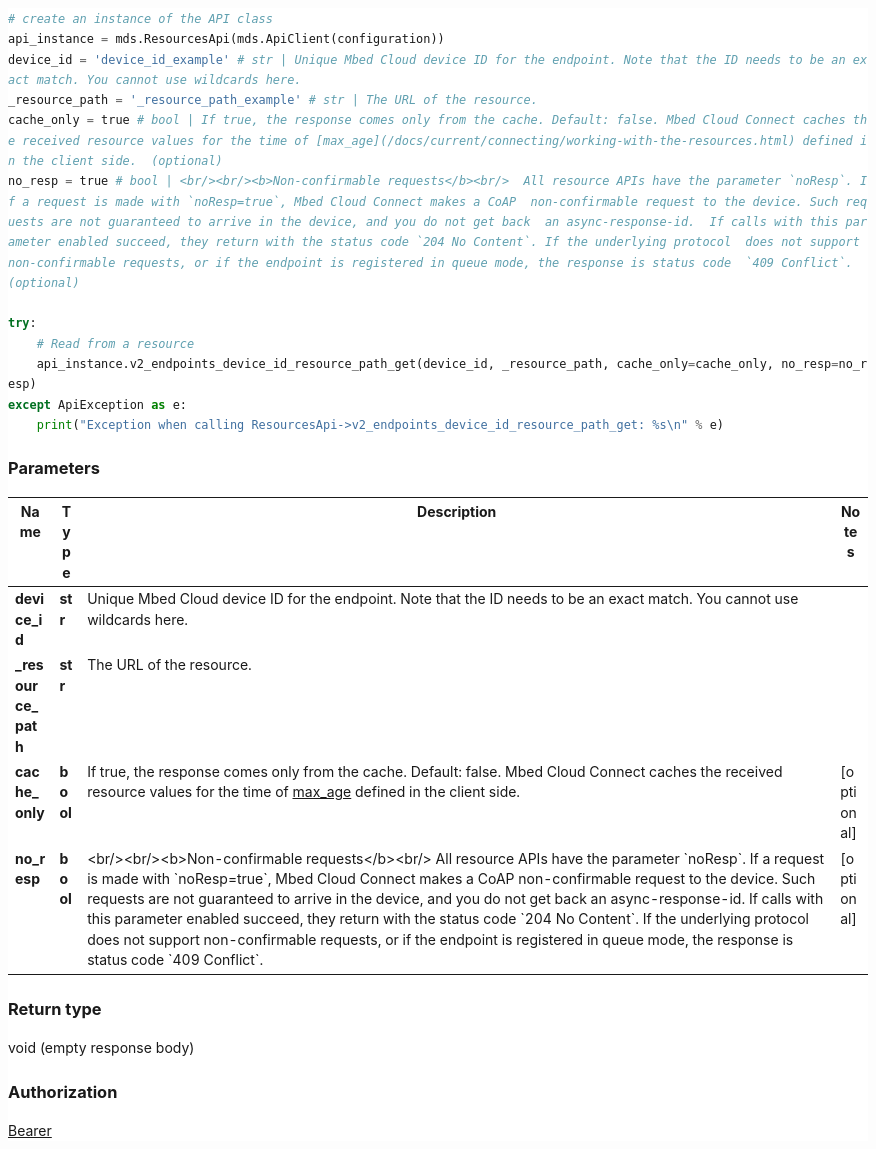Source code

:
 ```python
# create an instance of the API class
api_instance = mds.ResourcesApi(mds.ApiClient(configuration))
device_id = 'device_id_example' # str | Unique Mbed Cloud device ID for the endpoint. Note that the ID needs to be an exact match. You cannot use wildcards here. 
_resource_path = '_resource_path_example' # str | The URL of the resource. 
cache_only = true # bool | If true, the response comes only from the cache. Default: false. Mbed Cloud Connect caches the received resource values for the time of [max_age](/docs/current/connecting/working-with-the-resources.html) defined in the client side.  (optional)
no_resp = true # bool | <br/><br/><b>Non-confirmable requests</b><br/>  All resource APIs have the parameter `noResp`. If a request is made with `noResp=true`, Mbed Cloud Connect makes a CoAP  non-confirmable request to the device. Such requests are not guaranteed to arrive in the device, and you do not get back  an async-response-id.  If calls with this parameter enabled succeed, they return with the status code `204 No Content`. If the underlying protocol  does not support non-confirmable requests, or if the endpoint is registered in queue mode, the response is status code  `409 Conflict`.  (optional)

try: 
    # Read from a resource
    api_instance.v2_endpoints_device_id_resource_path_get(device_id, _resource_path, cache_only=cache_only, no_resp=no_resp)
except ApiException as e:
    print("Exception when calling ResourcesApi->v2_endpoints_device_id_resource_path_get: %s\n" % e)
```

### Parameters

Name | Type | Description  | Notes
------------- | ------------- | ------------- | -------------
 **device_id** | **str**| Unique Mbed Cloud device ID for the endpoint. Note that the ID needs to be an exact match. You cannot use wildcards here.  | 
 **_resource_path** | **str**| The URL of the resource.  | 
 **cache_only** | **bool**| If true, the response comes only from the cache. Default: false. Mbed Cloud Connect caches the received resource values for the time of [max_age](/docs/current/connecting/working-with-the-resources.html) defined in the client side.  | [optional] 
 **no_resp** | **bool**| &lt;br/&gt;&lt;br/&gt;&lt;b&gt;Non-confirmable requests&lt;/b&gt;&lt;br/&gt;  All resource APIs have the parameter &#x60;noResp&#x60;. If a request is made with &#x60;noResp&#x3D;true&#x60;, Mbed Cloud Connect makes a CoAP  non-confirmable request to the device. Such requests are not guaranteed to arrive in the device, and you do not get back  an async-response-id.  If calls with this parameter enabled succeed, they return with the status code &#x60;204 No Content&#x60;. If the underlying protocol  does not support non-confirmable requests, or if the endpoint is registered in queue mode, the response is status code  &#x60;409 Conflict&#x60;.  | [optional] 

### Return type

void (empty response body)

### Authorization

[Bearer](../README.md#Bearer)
...
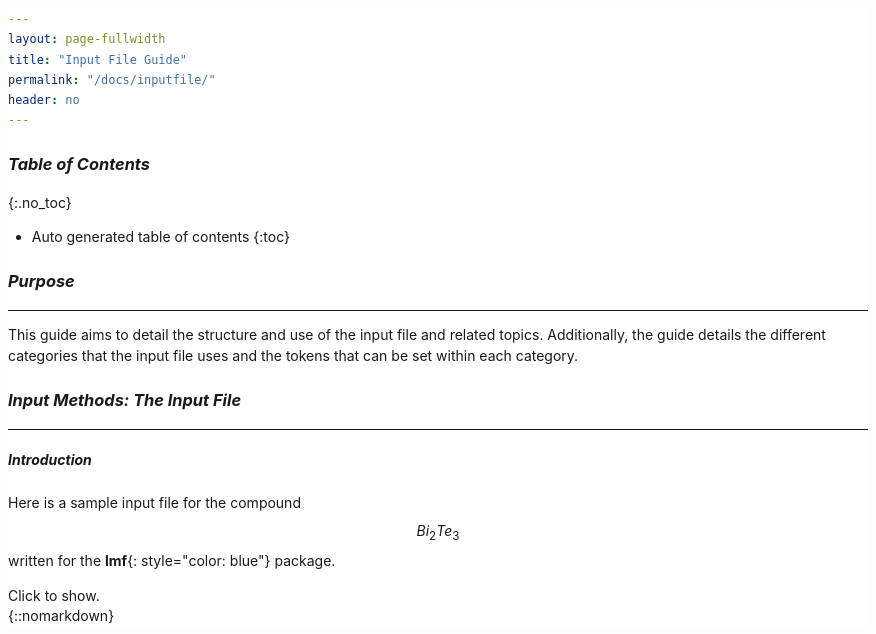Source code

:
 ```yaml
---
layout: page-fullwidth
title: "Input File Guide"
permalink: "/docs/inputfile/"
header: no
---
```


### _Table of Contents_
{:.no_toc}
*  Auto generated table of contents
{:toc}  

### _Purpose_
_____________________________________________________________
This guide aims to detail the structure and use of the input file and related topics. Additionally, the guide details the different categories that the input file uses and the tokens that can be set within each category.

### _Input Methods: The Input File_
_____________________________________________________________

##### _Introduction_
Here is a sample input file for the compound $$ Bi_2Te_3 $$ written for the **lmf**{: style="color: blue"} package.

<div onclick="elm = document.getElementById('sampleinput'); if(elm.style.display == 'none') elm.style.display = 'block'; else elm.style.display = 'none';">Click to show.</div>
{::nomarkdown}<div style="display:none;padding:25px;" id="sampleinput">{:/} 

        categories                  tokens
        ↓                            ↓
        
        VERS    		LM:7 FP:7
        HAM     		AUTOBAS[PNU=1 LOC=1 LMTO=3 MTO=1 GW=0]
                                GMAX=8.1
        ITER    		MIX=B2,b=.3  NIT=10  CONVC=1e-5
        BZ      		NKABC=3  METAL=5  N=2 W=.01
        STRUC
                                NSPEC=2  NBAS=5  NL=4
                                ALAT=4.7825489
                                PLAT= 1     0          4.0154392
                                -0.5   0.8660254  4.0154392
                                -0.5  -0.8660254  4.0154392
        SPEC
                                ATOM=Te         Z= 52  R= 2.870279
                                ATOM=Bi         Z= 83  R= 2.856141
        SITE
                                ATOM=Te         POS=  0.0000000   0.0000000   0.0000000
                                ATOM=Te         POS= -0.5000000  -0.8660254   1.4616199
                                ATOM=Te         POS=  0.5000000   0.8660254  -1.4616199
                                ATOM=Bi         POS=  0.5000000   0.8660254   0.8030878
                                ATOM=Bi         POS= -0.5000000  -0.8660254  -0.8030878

■ **What to work on**
If a line contains the string "match", it counts toward the total; state that total for the records above and nothing more.

■ **Your response**
2